Mit Tunnelblick als Zeuge hatte er da nicht einmal richtig gelogen. Doch Malachit blieb stur.
"Keine Zeugen. Ich war wo anders.", sagte er selbstsicher.
"Und wo?"
"Wo anders. Ich bereits gesagt.", meinte der Troll immer noch selbstsicher.
"Ja, ich verstehe schon. Aber wo genau warst du?".
"Er mir gesagt, ich sollen sagen, dass ich wo anders war. Ich nun habe gesagt. Das muss genügen.", Mala verschränkte die Arme und war der Meinung, dass damit alles geklärt war.
Rince überlegte. Es musste doch möglich sein, dem Troll die nötige Information über diesen mysteriösen Auftraggeber zu entlocken, ohne dass er etwas fragte, was Malachit nicht sagen durfte.
"Hmmm. Wer hat die gesagt, dass du sagen sollst, dass du wo anders warst?"
"Niemand! Ich nichts von ihm weiss.", wiederholte der Troll.
"Achja, stimmt.", Rince schlug sich auf die Stirn. An der Stelle war er schon einmal gewesen.
So kam er nicht weiter. Er musste es anders versuchen.

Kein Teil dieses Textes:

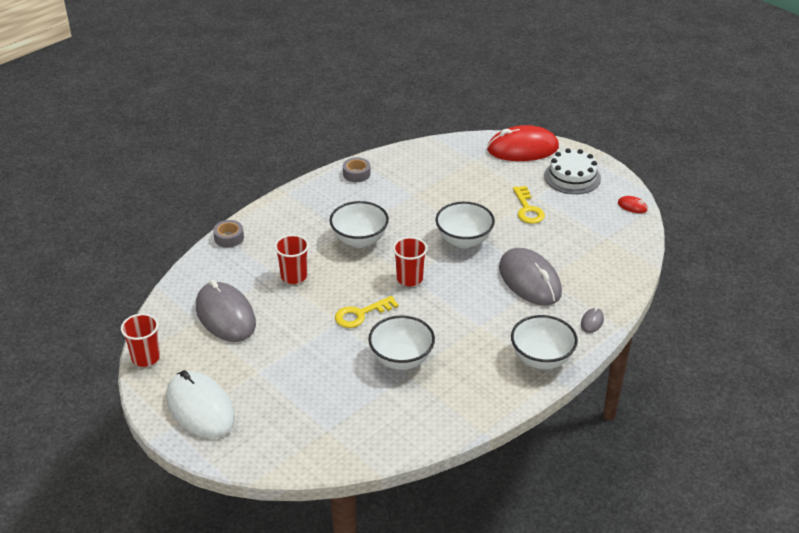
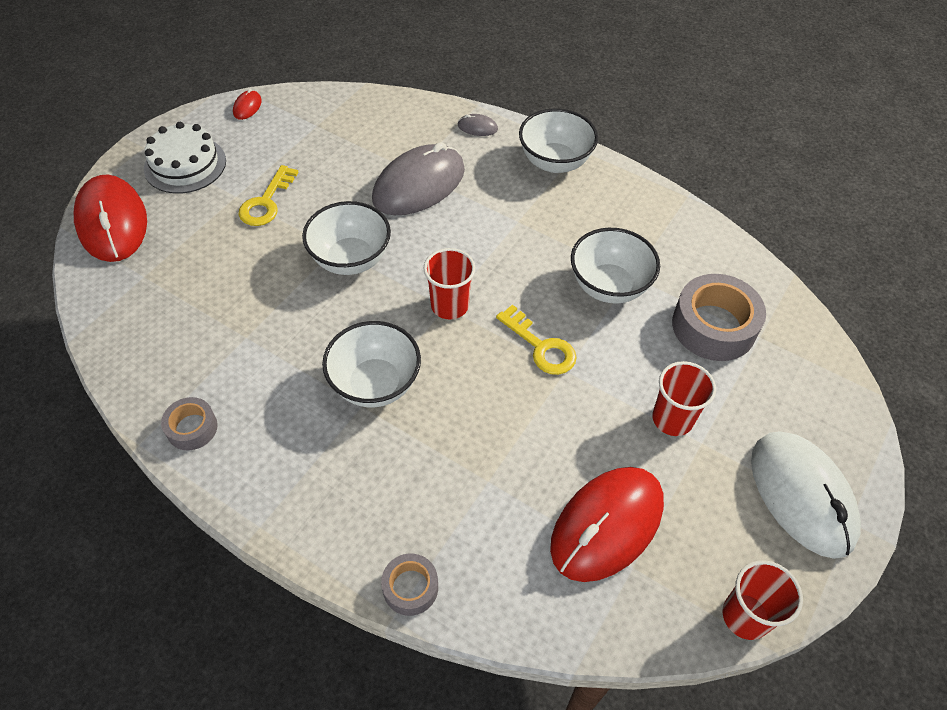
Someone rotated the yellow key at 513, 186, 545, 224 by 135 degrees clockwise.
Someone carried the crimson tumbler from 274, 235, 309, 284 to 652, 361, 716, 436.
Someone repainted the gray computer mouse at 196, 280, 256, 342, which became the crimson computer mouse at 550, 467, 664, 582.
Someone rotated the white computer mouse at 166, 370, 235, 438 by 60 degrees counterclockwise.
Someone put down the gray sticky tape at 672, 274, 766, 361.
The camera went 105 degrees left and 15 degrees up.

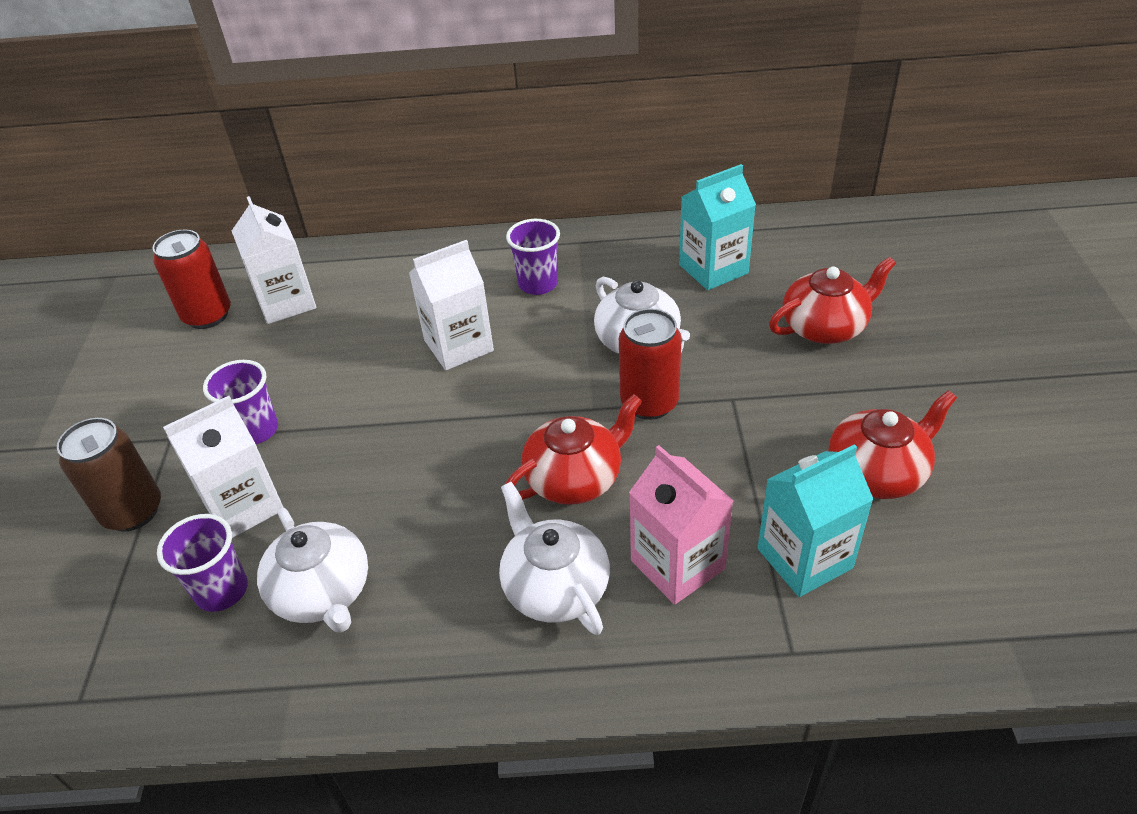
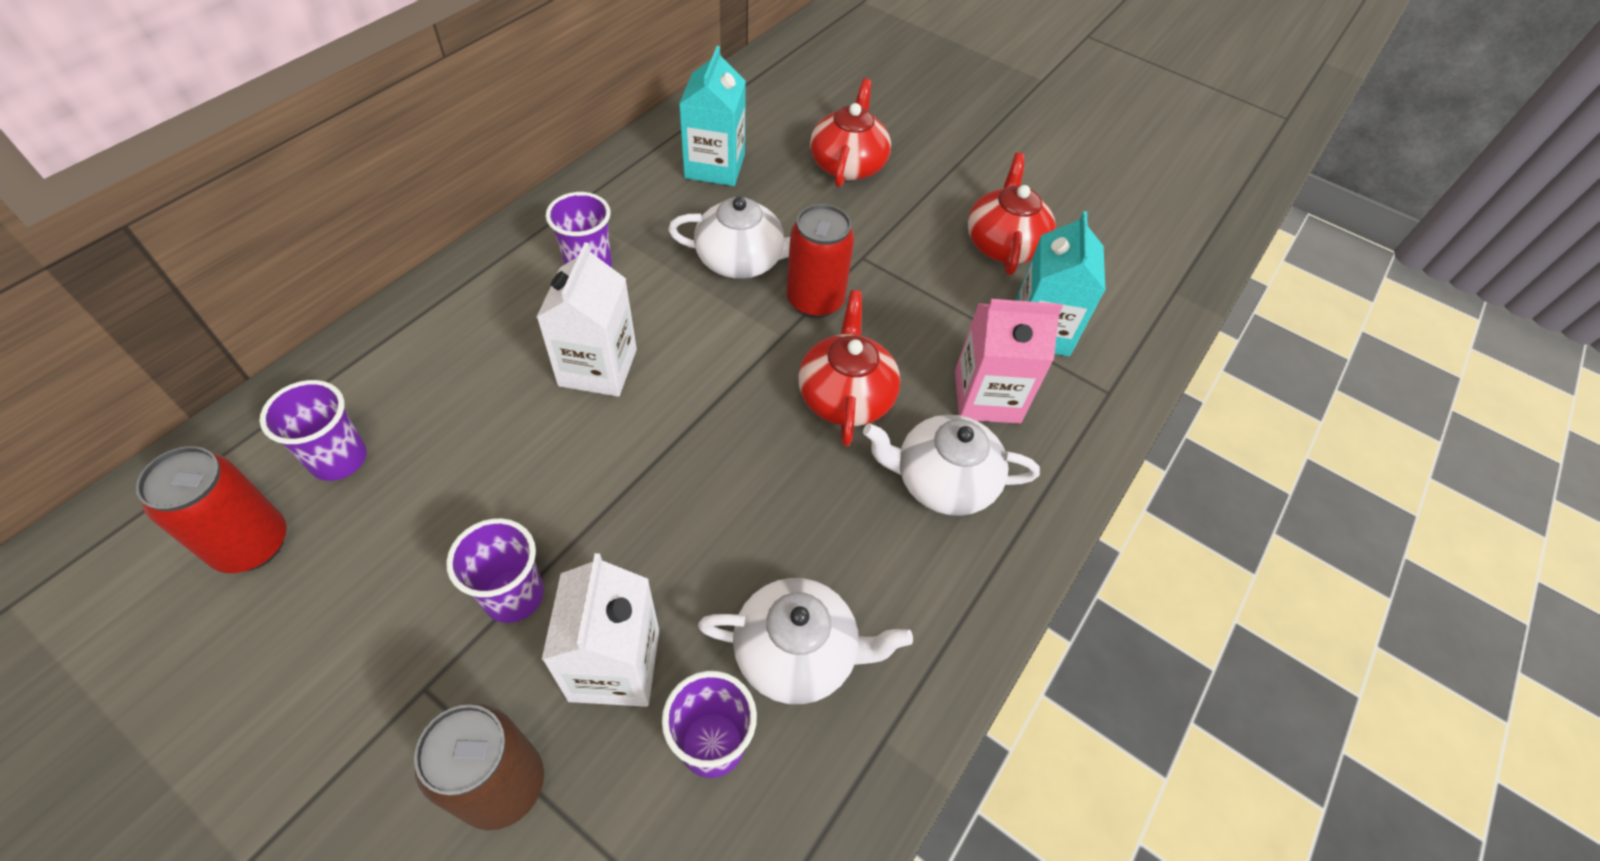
Someone swapped the white juice carton at 232, 196, 316, 324 for the purple tumbler at 259, 380, 367, 481.
The camera went 60 degrees left and 10 degrees up.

"Und wann hat er dir es gesagt?"
"Wann?", der Troll runzelte sie Stirn.
"Achso. Mit der Zeit hast du's ja nicht so. Okay. Wo hat er es dir gesagt?"
"Vor Kaffeemaschine."
Rince strahlte. Jetzt kam er weiter.
"Und wo war er?"
"In Kaffeemaschine", antwortete der Troll.
"Dankeschön. Du ist ein knallharter Brocken, Malchit.", sagte der Kommandeur aufmunternd als er bereits unterwegs in Richtung Kaffeemaschine war.
Malachit schaute an sich herunter. Wo der Kommandeur Recht hatte, hatte er Recht. Langsam wurde ihm klar, wieso Rince es zum Offizier gebracht hatte.
Eine behandschuhte Hand öffnete die Klappe zur Kaffeemaschine. Nachdem mehrere Münzen herausfielen griff die Hand in die Maschine. Der Biß des Kaffeedämons ging nicht durch das Leder des Handschuhs, was den kleinen Kerl ziemlich ärgerte. Wütend blickte er Rince an.
"Der dämliche Troll hat's dir verraten! Ich wusste, es!"
"Wie hast du ihn dazu gebracht, das Geld zu nehmen?", fragte Rince.
"Ich hab ihm gesagt, dass ich das Geld für die Operation meiner kranken Tochter brauche. Er hat mir die Geschichte glatt abgenommen, dabei habe ich nicht einmal ne Tochter. Ich hab's nur satt Kaffee zu kochen. Kein Geld kein Kaffee! Verstehst du?"
"Ja, das hab ich schonmal wo gehört."
Ohne wein weiteres Wort steckte der Komandeur den protestierenden Dämon wieder in die Maschine.
Nachdem Rince das Geld zurück in die Kaffeekasse getan hatte, ging er wieder in sein Büro um nachzudenken. Der Kaffeedämon konnte nicht nach den gleichen Maßstäben bestraft werden, wie es Wächter wurden. Einen Ermittlungsbericht zu schreiben war also sinnlos. Er musste sich für den Dämonen etwas anderes einfallen lassen. Bei Malachit lag der Fall allerdings etwas anders. Er hatte als Wächter vorsätzlich einen Diebstahl begangen. Aber ein offizielles Verfahren gegen ihn zu eröffnen... Rince schüttelte den Kopf. Bei ihm konnte man eindeutig von verminderter Schuldfähigkeit ausgehen. Das zu beurteilen war eigentlich nicht die Sache eines IA-Agenten, aber hey... wer kontrolliert schon den Kontrolleur? Außerdem war er ja schließlich der Kommandeur. Nun war die Arbeit damit eigentlich schon wieder erledigt, ohne, dass es Schreibkram für ihn zu erledigen gab. Rince seufzte, entfernte die IA-Marke von seiner Uniform und öffnete die rechte Schublade seines Schreibtisches. Gerade wollte er die Marke wieder in der Schublade verschwinden lassen, als sein Blick auf die Uhr fiel. Es war nicht einmal 10 Uhr. Rince blickte auf die glänzende Marke in seiner Hand. Was wohl die anderen Wächter um diese Uhrzeit alles so trieben? Vielleicht sollte jemand einen kleinen Kontrollgang machen. Ja, das konnte sicher nicht schaden. Rince heftete sich die Marke wieder an die Uniform. Eine kleines Kontrollgängchen konnte nicht schaden. Nur ein kleines.